Abstract

We explore haplotype diversity, phylogeography and phylogenetic relationships of the damselfly Platycnemis pennipes in Europe based on 618 bp DNA from the mitochondrial gene COI. A haplotype network analysis shows that the species is divided into two haplotype groups. One is restricted to the Italian Peninsula, while the other is found from the Black Sea region across eastern and central Europe to Scandinavia, England, and southwestern France. This pattern is recovered in a Bayesian phylogenetic analysis. Genetic distance (K2P) between the two groups is approximately 1.5%, while within-group variation is an order of magnitude lower. An analysis of the molecular variance (AMOVA) shows that variation between the two groups account for more than 96% of the total variation within the dataset, adding to the evidence that they have been isolated for a considerable amount of time.
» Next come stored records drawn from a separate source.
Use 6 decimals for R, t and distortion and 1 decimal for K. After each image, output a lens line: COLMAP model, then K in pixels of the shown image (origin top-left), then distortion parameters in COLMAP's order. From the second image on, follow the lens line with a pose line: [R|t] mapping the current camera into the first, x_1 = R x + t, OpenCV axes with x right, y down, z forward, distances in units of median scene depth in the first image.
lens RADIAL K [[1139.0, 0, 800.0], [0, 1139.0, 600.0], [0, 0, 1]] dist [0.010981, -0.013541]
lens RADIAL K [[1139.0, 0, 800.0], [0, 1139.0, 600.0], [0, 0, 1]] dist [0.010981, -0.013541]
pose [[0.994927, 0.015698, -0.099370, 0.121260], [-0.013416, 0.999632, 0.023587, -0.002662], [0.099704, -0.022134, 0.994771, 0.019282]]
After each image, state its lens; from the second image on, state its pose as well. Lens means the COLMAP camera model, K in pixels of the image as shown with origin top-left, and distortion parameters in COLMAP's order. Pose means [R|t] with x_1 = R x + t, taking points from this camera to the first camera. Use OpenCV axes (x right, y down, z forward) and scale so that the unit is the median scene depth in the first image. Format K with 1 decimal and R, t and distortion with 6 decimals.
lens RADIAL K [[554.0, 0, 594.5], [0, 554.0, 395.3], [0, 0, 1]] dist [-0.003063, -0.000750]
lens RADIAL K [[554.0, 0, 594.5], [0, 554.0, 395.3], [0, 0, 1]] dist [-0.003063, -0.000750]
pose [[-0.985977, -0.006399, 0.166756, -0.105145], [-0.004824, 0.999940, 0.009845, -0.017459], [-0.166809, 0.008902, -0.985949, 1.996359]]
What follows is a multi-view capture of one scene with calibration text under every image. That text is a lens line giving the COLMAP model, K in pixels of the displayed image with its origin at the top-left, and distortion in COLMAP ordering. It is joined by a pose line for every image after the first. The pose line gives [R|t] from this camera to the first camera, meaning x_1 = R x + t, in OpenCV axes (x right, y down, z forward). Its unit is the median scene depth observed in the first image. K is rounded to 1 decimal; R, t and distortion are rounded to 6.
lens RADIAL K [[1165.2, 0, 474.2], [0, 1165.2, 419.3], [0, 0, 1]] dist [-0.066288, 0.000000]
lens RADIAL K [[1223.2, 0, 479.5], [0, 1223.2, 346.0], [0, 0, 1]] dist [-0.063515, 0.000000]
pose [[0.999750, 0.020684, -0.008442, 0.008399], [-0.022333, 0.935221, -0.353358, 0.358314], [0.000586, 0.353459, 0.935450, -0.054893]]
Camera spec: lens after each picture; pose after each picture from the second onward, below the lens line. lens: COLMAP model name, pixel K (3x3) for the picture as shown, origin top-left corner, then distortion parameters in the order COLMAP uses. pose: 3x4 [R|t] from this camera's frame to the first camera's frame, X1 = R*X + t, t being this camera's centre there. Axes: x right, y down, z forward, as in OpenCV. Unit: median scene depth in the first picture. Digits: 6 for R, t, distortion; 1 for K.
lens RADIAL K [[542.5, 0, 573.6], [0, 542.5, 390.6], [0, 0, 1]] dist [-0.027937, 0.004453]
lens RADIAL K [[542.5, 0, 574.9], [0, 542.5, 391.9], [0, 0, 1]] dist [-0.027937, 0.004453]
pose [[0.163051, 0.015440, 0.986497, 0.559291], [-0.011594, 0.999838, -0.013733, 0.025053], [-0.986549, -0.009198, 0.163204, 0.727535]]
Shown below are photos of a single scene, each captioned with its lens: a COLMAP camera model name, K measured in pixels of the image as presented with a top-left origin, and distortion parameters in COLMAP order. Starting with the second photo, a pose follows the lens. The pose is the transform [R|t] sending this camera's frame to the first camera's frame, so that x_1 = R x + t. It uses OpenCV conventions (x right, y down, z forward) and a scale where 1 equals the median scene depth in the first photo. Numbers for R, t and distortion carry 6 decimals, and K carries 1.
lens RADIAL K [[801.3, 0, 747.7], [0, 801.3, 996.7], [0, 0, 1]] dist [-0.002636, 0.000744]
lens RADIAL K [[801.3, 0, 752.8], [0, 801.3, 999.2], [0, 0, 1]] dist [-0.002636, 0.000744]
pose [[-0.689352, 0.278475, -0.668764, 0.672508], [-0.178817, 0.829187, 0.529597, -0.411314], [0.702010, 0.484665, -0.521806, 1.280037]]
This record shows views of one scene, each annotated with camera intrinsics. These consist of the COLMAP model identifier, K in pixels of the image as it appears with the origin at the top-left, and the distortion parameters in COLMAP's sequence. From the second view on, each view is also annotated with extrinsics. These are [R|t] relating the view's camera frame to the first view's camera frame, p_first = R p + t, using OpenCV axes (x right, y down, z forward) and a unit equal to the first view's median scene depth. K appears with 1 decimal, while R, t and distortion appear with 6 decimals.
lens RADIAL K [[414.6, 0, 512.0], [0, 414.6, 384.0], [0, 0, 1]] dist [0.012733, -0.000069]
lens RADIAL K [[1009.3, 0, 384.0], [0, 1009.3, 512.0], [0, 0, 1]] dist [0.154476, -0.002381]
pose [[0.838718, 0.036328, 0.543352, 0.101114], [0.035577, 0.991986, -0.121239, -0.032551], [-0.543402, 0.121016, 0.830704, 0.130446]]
The pattern we find is similar to the so-called Grasshopper Paradigm in European phylogeography, where a species has recolonized Europe after the last glaciation from a glacial refugium in the southeast, while other refugial populations in the Iberian and Italian peninsulas have remained isolated to this day. In P. pennipes there is only an isolated refugial population in Italy as the species does not have current populations in the Iberian Peninsula. By comparing the genetic distance between the two groups to a previously published divergence time analysis of European Odonata we estimate that they have likely been isolated since the onset of the Saale Glaciation ca 400 ky ago.